Yes, <your favourite LLM here> can pass the bar exam, get an accreditation for becoming an airline pilot and create Michelin Star winning recipes... all while also being able to be convinced that 2 + 2 = 5.
Given that LLMs are tools, they also need a skilled person to use them. The AI industry loves telling us that you can ask anything to an LLM and you'll get perfect results, 99.9% of time. They forgot to mention you need to know how/what to ask, which means that with good domain knowledge you can create prompts where these tools fail miserably.
This is the same as using a search engine. If you don't know what to ask you will get irrelevant results. And if you don't have the critical skills to understand whether a reply is relevant or not... you will believe whatever you read.

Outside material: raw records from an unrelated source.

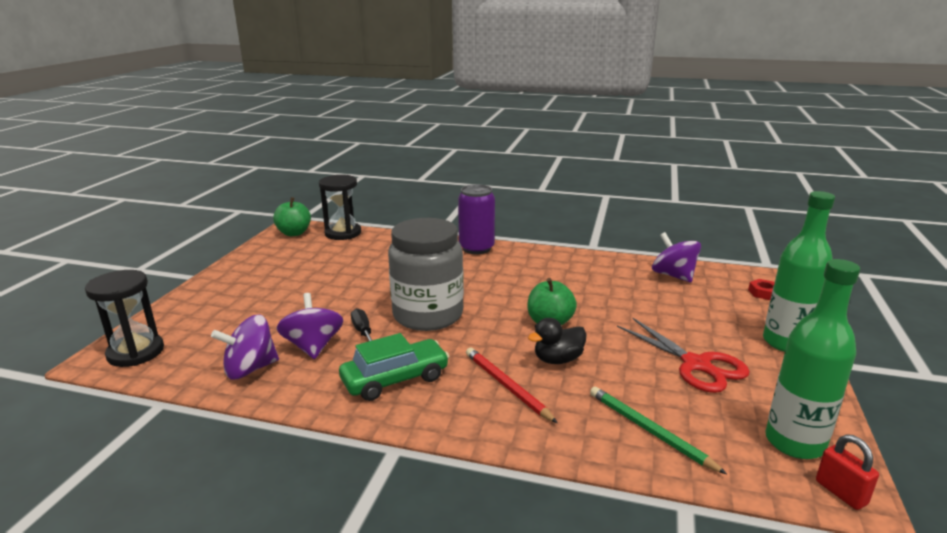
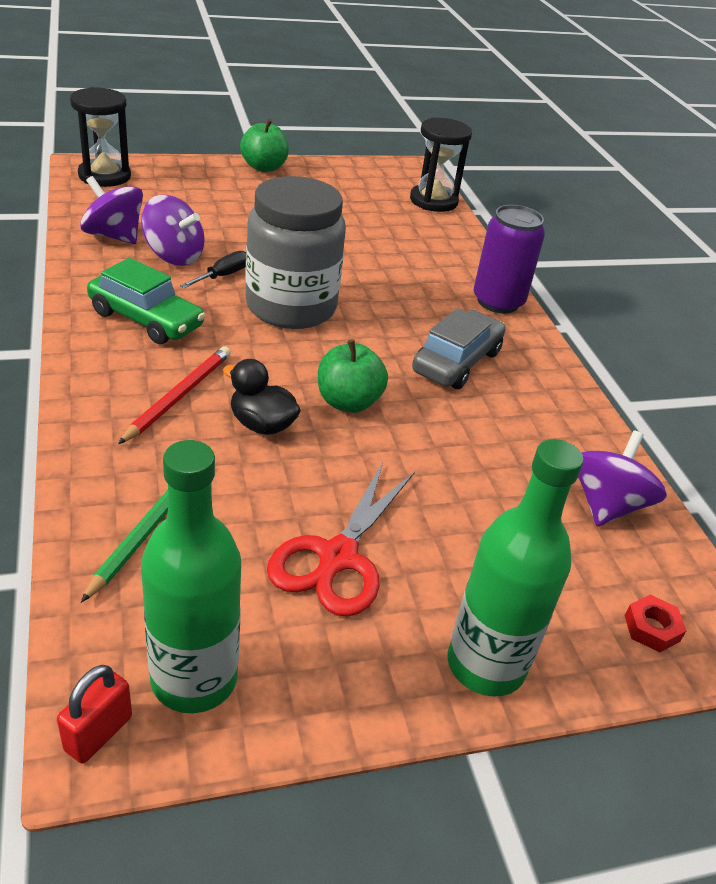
camera: 55 degrees right, 15 degrees up
green apple [273,197,311,236] -> green apple moved to [240,119,289,172]
purple spinning top [277,293,343,359] -> purple spinning top turned 75 degrees clockwise [141,195,205,266]
none -> grey car [412,308,506,389]

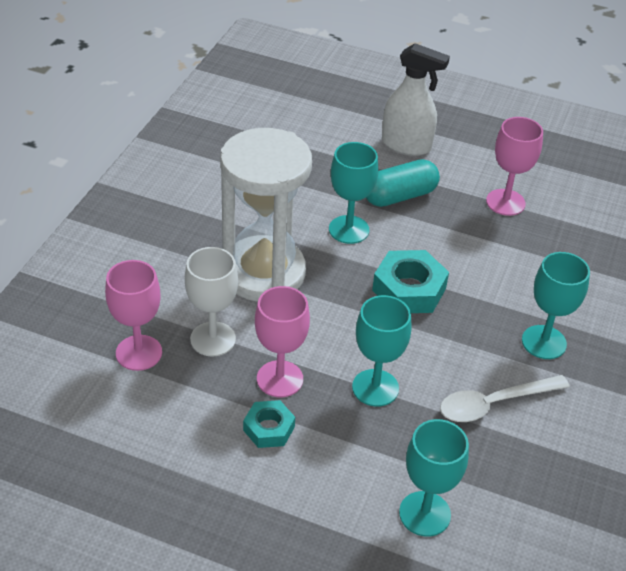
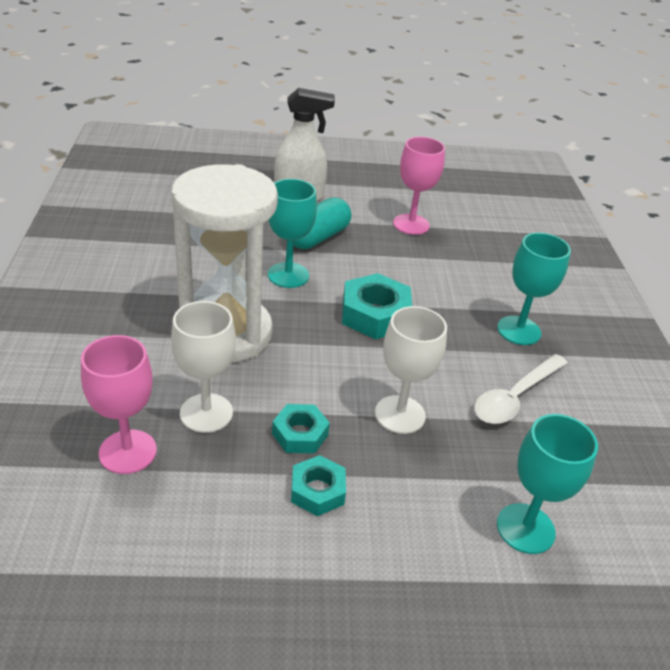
camera: 25 degrees left, 5 degrees down
pink goblet [255,286,310,397] -> turquoise nut [272,404,330,453]
turquoise goblet [352,295,411,407] -> white goblet [375,306,447,434]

@ChristosArgyrop and, I don't mean to imply that LLMs are useless. they can be useful and research in that area has really made impressive steps... it's just that now as more people use them, the hype is starting to give in to reality!
@nicolaromano What I tell colleagues: one needs to spent a nearly equivalent amount of time cleaning up as they would if they had just hired an underexperienced, undertrained junior team member who is good at BS. You have to micromanage to get results
@nicolaromano These are great points. The difference is that sold engines were marketed as user driven tools, while LLMs as marketed to hype driven fools.